Antoine's Blog
How Large Language Models Work
Introduction
The sudden ubiquity of AI tools like ChatGPT and Claude has left many wondering: What is actually happening under the hood? While it feels like you're talking to a conscious entity, a Large Language Model (LLM) is actually a master of statistical patterns on a massive scale.
In this post, we'll demystify the process of how a machine turns raw text into seemingly intelligent responses.
The Core Concept
At its heart, an LLM doesn't "know" facts in the way humans do. Instead, it performs a series of complex mathematical transformations to predict what comes next.
1. Tokenization
Computers cannot read words; they read numbers. The first step is Tokenization, where text is broken down into smaller chunks called tokens. These can be whole words, syllables, or even individual characters. Example: "Elephant" might be one token, while "unbelievable" might be split into "un", "believ", and "able".
2. Embeddings (The Map of Meaning)
Once tokenized, each token is converted into an Embedding. This is a long list of numbers (a vector) that represents the token's meaning in a high-dimensional space. Tokens with similar meanings (like "apple" and "pear") are placed closer together in this mathematical space, allowing the model to understand relationships between concepts.
3. The Transformer and Attention
The "secret sauce" of modern LLMs is the Transformer architecture, specifically the Attention mechanism. This allows the model to look at every token in a sentence and decide which other tokens are most important for understanding the context. In the sentence "The bank of the river was muddy," the attention mechanism helps the model realize that "bank" refers to land, not a financial institution, by looking at the word "river".
4. Next-Token Prediction
After processing the input through these layers, the model doesn't "write" a sentence; it predicts the single most likely next token. It then appends that token to the sequence and repeats the process, over and over, until the response is complete.
Key Takeaways
- Patterns, Not Consciousness: LLMs are probabilistic engines.

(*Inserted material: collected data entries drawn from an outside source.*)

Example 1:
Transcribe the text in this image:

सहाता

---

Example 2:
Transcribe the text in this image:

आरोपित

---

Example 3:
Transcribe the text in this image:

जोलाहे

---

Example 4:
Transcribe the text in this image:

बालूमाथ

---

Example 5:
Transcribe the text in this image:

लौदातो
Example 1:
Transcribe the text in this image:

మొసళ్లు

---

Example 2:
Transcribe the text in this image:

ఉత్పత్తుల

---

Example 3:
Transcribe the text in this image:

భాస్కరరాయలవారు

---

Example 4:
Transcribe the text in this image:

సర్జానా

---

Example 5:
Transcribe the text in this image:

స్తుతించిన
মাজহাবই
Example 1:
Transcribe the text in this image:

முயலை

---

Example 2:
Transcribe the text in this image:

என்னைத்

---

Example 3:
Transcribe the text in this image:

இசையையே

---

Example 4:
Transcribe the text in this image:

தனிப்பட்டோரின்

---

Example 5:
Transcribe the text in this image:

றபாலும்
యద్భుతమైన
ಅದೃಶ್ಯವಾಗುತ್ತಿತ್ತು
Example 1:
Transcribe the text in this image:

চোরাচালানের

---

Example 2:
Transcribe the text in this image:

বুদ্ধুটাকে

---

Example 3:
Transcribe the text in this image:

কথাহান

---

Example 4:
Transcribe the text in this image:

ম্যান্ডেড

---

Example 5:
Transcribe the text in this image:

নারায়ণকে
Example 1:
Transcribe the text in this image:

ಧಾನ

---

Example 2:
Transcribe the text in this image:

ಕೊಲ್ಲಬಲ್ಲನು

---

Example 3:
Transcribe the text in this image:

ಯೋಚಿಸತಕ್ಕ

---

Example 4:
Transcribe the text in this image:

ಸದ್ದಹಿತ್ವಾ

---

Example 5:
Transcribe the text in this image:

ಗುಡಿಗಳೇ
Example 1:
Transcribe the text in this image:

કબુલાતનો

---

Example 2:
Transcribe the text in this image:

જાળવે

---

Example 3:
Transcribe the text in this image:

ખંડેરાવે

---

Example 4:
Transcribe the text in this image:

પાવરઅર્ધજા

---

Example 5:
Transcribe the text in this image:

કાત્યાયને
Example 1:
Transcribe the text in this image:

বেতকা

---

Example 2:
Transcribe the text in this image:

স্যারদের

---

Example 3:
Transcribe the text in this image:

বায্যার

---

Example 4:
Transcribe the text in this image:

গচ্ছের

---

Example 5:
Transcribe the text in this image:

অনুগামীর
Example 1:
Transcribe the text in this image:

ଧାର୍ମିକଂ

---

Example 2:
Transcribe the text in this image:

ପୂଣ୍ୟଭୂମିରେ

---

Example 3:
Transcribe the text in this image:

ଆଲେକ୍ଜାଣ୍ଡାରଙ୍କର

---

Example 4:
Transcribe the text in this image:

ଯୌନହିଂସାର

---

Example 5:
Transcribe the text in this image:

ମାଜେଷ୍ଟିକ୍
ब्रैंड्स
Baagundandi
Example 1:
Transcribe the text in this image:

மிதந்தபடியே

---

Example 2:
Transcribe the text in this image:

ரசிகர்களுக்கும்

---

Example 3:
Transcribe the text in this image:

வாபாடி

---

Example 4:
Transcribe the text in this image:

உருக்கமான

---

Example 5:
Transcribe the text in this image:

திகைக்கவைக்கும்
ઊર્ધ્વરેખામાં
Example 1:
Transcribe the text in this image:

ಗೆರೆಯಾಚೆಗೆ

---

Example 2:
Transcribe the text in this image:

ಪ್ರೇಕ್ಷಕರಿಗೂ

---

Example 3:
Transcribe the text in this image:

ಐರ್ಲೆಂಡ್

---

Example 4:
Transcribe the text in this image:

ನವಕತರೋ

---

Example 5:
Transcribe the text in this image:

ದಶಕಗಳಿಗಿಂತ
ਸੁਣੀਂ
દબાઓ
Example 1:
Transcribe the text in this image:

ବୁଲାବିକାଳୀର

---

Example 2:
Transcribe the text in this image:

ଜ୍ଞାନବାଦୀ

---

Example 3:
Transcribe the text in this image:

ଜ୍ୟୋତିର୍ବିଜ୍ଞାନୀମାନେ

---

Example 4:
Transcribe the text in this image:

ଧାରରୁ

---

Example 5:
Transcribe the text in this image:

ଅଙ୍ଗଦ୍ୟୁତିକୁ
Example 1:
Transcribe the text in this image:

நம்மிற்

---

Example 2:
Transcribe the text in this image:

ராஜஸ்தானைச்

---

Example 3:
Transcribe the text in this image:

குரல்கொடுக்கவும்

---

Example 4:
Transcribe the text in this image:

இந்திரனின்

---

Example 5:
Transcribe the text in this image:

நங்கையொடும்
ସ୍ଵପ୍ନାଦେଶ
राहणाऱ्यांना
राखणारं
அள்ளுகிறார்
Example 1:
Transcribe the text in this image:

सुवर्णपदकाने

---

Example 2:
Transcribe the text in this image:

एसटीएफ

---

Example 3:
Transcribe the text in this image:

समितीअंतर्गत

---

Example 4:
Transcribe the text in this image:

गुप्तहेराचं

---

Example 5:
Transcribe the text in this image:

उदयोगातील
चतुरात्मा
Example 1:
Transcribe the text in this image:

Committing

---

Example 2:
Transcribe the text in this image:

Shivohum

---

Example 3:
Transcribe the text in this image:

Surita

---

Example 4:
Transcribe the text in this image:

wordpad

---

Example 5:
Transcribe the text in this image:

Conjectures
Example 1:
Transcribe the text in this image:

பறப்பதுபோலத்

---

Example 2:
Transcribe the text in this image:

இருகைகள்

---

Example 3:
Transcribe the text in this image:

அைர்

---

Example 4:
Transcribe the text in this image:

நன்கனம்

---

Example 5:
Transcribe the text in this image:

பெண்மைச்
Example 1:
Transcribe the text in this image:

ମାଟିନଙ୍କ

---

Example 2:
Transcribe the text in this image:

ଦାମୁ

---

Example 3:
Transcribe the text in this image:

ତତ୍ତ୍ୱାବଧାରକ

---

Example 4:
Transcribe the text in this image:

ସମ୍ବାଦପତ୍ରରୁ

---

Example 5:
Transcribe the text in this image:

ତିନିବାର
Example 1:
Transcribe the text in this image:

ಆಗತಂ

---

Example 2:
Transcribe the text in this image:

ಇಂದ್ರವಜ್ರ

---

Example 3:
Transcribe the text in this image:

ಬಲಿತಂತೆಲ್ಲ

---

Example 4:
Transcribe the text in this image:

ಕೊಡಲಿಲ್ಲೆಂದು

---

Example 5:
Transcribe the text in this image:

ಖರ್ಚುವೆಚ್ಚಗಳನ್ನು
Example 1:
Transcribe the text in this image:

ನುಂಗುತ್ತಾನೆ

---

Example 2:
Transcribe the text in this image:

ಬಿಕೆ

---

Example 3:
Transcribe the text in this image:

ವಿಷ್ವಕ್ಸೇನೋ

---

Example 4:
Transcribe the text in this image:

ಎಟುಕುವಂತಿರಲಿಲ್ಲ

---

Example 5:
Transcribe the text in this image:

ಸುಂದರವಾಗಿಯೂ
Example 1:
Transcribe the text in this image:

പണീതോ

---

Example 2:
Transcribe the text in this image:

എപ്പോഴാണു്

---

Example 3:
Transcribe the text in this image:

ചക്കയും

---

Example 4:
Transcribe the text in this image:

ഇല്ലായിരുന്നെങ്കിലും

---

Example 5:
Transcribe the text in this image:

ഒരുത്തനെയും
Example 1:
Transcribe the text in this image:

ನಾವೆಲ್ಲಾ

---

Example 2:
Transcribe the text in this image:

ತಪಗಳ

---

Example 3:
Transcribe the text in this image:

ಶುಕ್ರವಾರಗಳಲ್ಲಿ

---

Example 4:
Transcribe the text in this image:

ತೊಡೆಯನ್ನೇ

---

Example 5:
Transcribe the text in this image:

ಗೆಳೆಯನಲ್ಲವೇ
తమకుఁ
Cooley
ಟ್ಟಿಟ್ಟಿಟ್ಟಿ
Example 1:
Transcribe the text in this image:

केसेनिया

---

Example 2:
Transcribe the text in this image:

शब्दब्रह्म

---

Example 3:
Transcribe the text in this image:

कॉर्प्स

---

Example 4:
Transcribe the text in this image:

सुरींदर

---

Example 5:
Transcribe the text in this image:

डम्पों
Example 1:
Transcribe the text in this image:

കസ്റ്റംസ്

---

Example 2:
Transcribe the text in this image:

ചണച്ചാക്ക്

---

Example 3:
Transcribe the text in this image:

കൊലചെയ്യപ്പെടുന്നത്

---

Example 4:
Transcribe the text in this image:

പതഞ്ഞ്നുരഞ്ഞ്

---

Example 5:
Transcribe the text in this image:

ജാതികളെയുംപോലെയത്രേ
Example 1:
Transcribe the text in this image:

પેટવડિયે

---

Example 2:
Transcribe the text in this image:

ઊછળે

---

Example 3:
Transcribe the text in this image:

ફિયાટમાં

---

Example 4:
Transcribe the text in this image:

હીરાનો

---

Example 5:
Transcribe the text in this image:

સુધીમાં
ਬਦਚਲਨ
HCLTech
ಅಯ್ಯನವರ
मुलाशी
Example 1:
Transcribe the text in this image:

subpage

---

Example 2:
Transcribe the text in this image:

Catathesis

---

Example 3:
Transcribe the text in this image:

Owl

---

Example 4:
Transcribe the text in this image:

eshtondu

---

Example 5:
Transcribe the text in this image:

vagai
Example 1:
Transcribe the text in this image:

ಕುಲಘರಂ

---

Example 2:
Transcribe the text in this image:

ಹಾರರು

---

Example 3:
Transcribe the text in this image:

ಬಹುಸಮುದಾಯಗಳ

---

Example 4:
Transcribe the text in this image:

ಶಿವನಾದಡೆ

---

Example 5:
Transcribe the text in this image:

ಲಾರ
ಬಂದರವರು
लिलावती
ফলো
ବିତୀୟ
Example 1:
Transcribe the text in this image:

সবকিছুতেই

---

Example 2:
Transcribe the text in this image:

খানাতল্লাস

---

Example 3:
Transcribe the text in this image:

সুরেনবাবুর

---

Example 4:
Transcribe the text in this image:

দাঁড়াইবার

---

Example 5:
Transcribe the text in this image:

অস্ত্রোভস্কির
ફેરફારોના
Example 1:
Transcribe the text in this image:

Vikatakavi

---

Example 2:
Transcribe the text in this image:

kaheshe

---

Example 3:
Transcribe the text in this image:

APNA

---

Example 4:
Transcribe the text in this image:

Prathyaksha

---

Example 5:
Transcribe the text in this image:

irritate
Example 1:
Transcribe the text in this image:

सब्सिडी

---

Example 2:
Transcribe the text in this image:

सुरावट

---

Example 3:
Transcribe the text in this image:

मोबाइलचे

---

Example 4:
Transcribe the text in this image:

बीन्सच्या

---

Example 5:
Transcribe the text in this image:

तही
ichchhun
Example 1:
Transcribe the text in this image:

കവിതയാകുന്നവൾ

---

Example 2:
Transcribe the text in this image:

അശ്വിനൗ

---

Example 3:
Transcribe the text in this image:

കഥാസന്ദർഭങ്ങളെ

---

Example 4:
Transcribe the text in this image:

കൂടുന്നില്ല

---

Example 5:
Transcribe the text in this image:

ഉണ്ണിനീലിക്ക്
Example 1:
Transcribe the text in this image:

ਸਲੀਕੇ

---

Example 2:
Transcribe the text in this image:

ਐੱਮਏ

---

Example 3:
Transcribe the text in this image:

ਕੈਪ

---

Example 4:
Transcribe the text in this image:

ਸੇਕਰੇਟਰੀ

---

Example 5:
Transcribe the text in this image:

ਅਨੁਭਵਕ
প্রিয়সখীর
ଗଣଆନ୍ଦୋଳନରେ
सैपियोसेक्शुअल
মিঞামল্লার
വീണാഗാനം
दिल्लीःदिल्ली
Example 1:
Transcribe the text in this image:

They don't "think"; they calculate the most likely sequence of characters based on their training data.
- Training Scale: Their "intelligence" comes from the sheer volume of data (petabytes of text) and parameters (billions of connections) used during training.
- Hallucinations: Because they are predicting probabilities rather than querying a database, they can confidently generate "facts" that don't exist—this is known as hallucination.
Conclusion
Understanding that LLMs are sophisticated "autocomplete" systems doesn't diminish their utility—it actually helps us use them more effectively. By recognizing that they rely on patterns and context, we can better prompt them and remain critical of the information they provide.
The bridge between statistical probability and human-like conversation is one of the most fascinating engineering achievements of the decade.